Prompt: Leave out the pictures and repeat the data exactly.

(Data extracted from a collection)
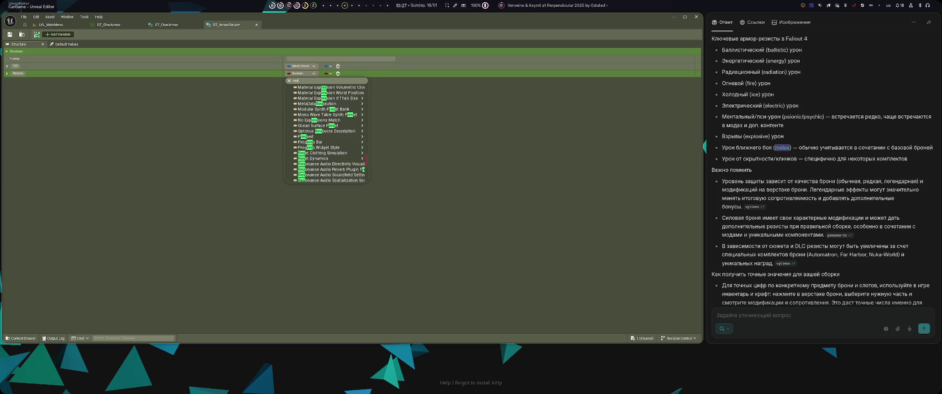
{"action": "type", "text": "is"}
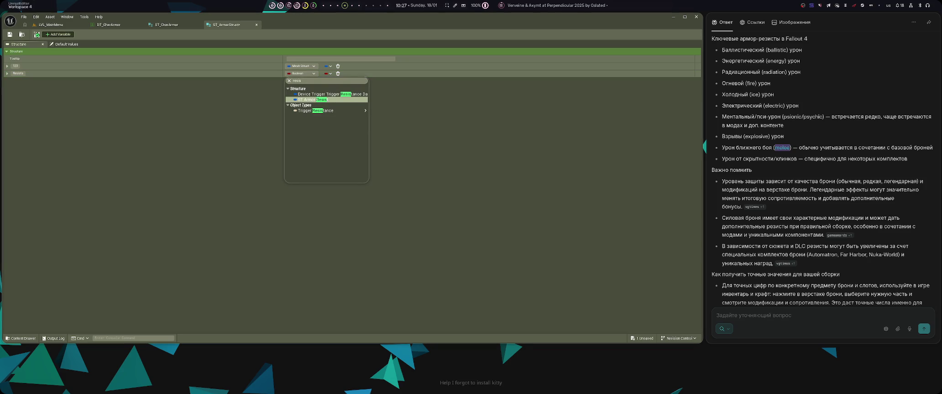
{"action": "key", "text": "Return"}
{"action": "key", "text": "ctrl+s"}
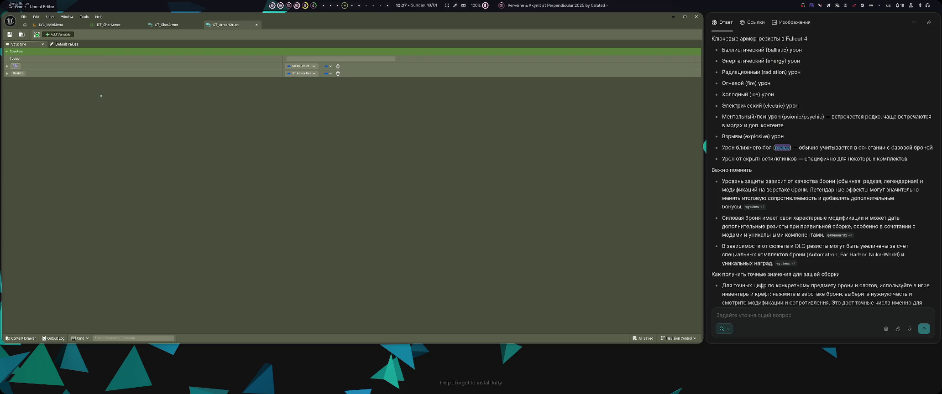
- Rename the 123 member to Armor and save ST_ArmorStruct
{"action": "type", "text": "Armor"}
{"action": "key", "text": "Return"}
{"action": "key", "text": "ctrl+s"}
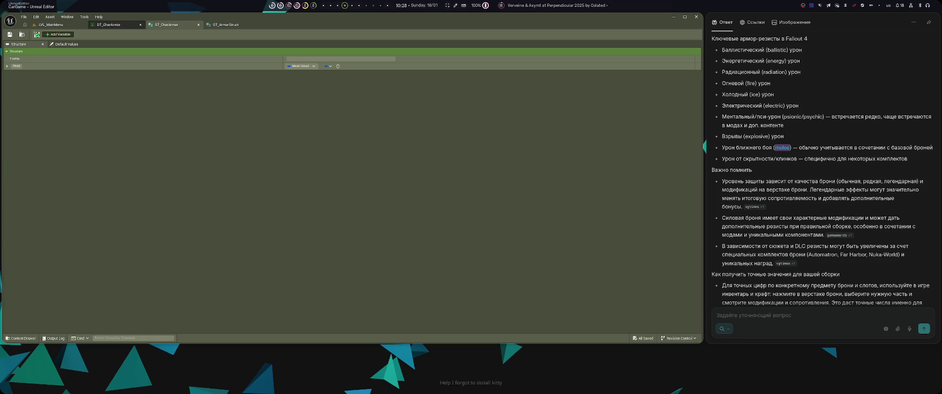
- Change ST_CharArmor's Head member type to ST_ArmorStruct
{"action": "left_click", "coordinate": [314, 65]}
{"action": "type", "text": "armo"}
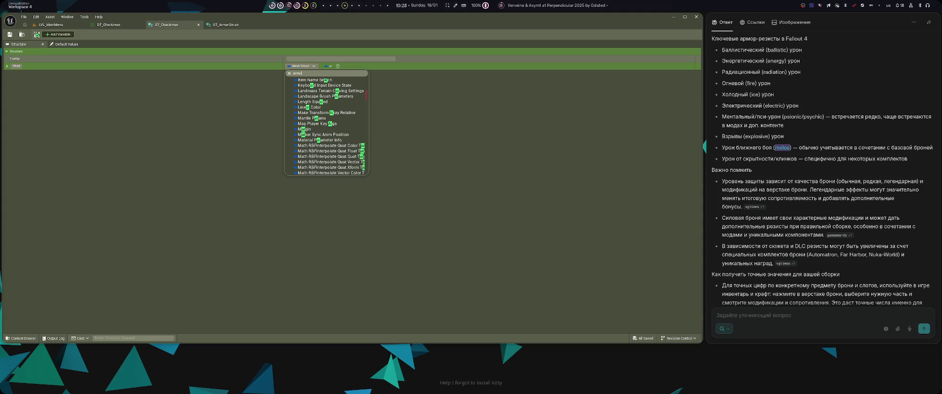
{"action": "type", "text": "r"}
{"action": "key", "text": "Up"}
{"action": "key", "text": "Up"}
{"action": "key", "text": "Up"}
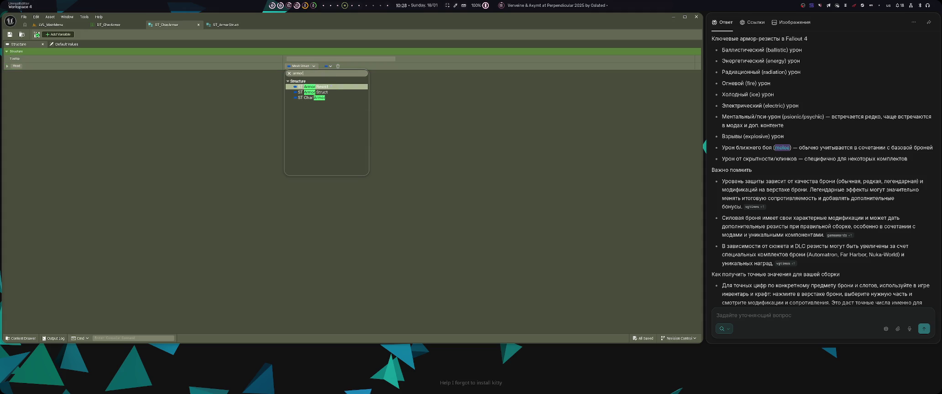
{"action": "key", "text": "Return"}
- Open the DT_CharArmor data table and expand the Light row's Head entry
{"action": "left_click", "coordinate": [227, 25]}
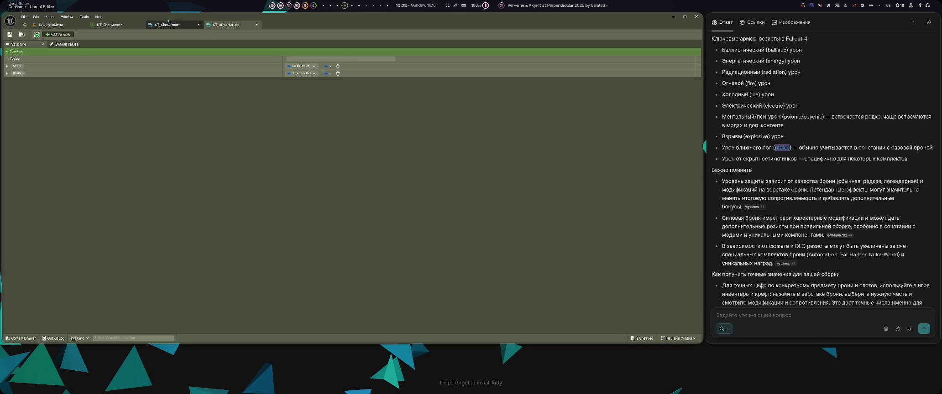
{"action": "left_click", "coordinate": [168, 22]}
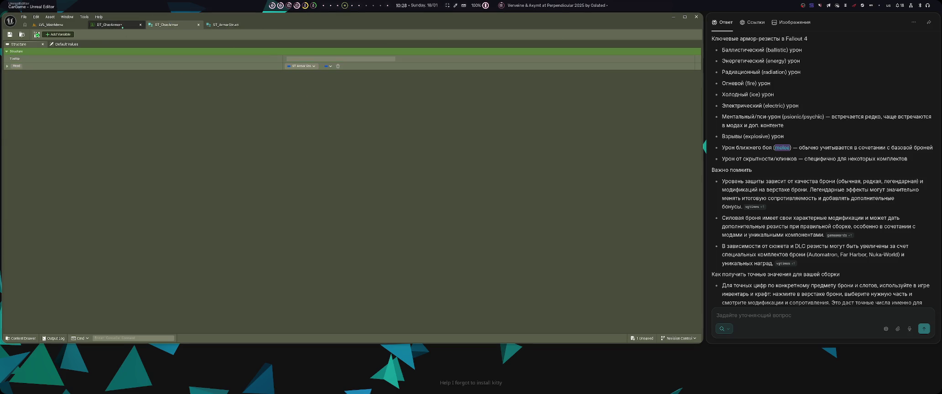
{"action": "left_click", "coordinate": [123, 29]}
{"action": "left_click", "coordinate": [356, 59]}
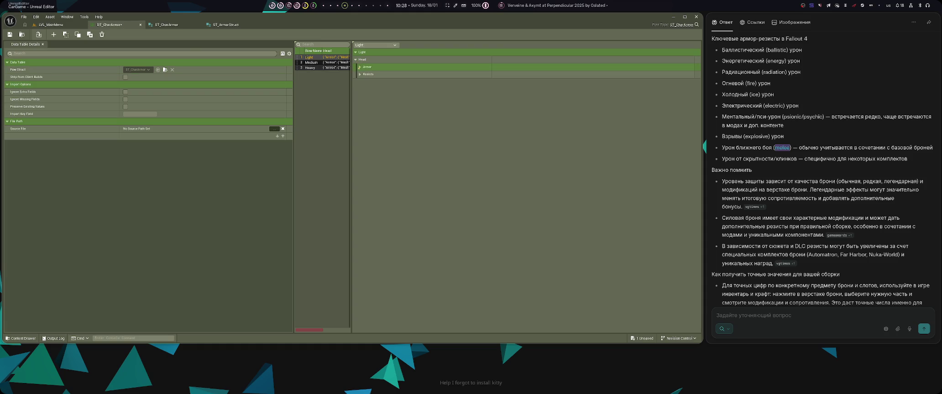
- Expand Head's Armor and Resists fields in DT_CharArmor and save the table
{"action": "left_click", "coordinate": [359, 66]}
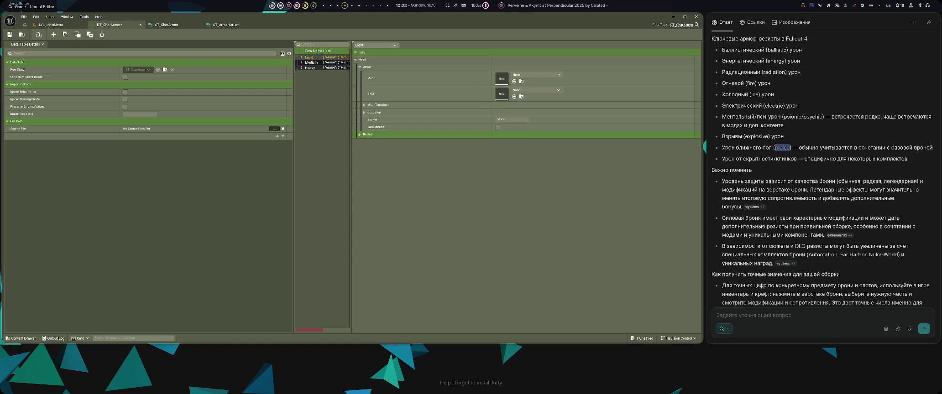
{"action": "left_click", "coordinate": [360, 135]}
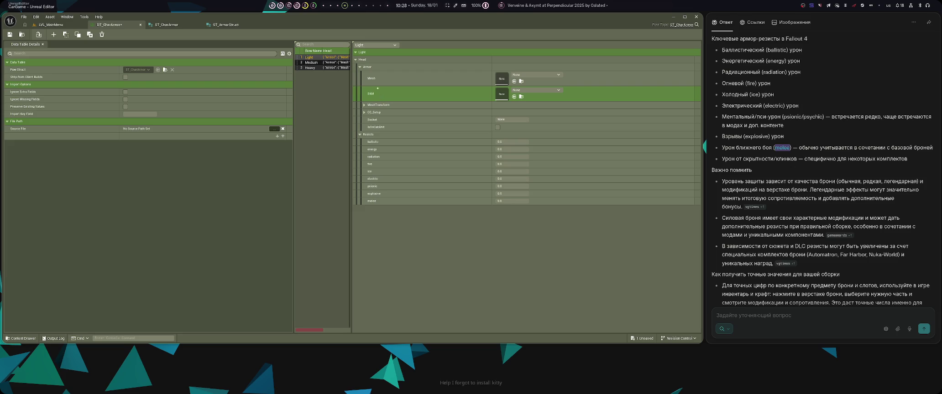
{"action": "key", "text": "ctrl+s"}
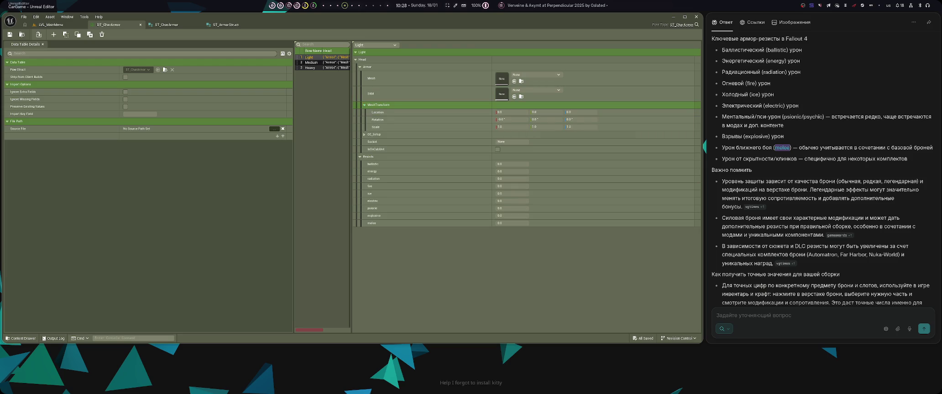
- Expand and collapse CC_Setup, then return to the ST_CharArmor structure
{"action": "left_click", "coordinate": [365, 113]}
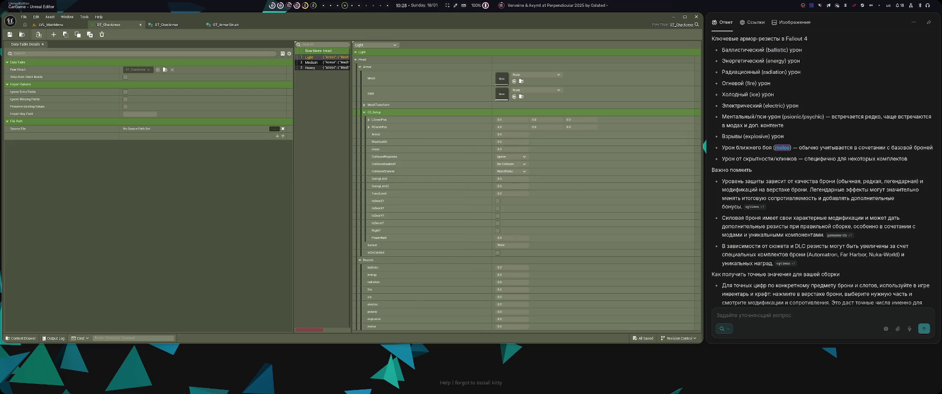
{"action": "left_click", "coordinate": [365, 113]}
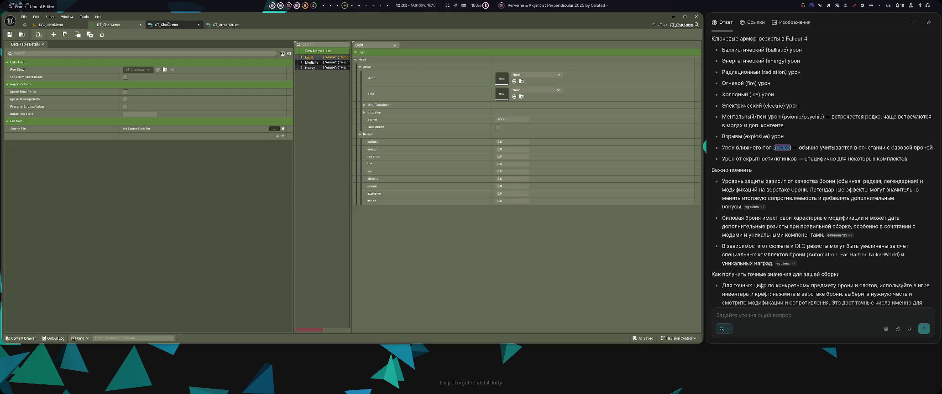
{"action": "left_click", "coordinate": [169, 23]}
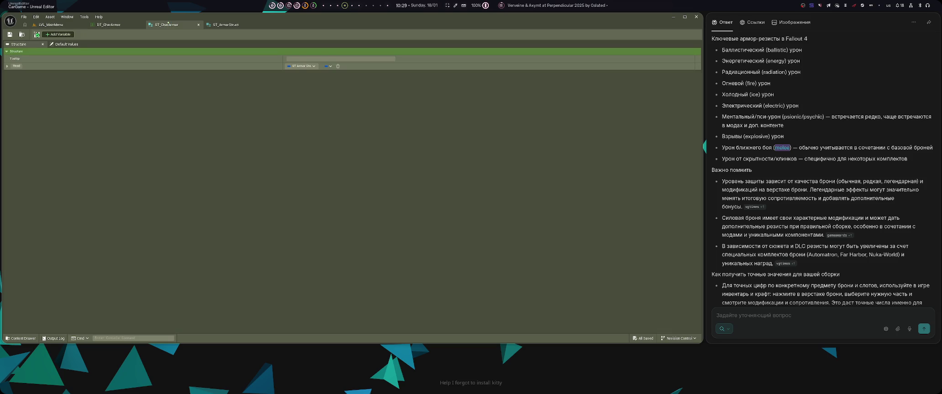
- Compare ST_ArmorStruct's members against the DT_CharArmor data table
{"action": "left_click", "coordinate": [225, 24]}
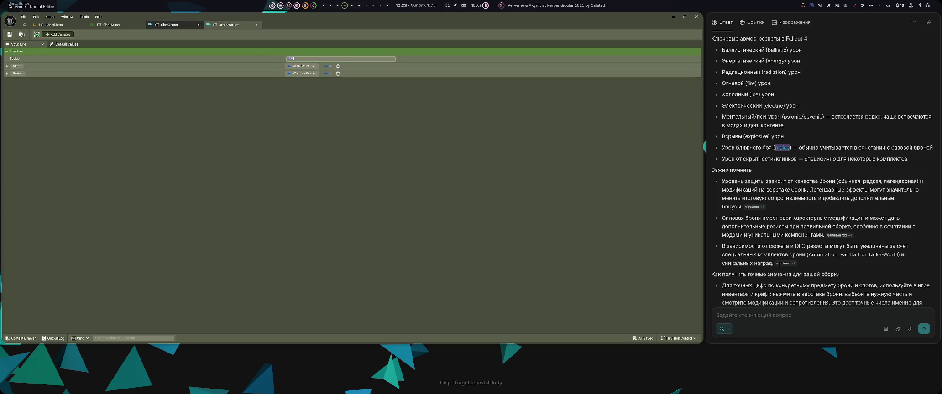
{"action": "left_click", "coordinate": [108, 24]}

Exercise solution:
{"action": "type", "text": "is"}
{"action": "key", "text": "Return"}
{"action": "key", "text": "ctrl+s"}
- Rename the 123 member to Armor and save ST_ArmorStruct
{"action": "type", "text": "Armor"}
{"action": "key", "text": "Return"}
{"action": "key", "text": "ctrl+s"}
- Change ST_CharArmor's Head member type to ST_ArmorStruct
{"action": "left_click", "coordinate": [314, 65]}
{"action": "type", "text": "armo"}
{"action": "type", "text": "r"}
{"action": "key", "text": "Up"}
{"action": "key", "text": "Up"}
{"action": "key", "text": "Up"}
{"action": "key", "text": "Return"}
- Open the DT_CharArmor data table and expand the Light row's Head entry
{"action": "left_click", "coordinate": [227, 25]}
{"action": "left_click", "coordinate": [168, 22]}
{"action": "left_click", "coordinate": [123, 29]}
{"action": "left_click", "coordinate": [356, 59]}
- Expand Head's Armor and Resists fields in DT_CharArmor and save the table
{"action": "left_click", "coordinate": [359, 66]}
{"action": "left_click", "coordinate": [360, 135]}
{"action": "key", "text": "ctrl+s"}
- Expand and collapse CC_Setup, then return to the ST_CharArmor structure
{"action": "left_click", "coordinate": [365, 113]}
{"action": "left_click", "coordinate": [365, 113]}
{"action": "left_click", "coordinate": [169, 23]}
- Compare ST_ArmorStruct's members against the DT_CharArmor data table
{"action": "left_click", "coordinate": [225, 24]}
{"action": "left_click", "coordinate": [108, 24]}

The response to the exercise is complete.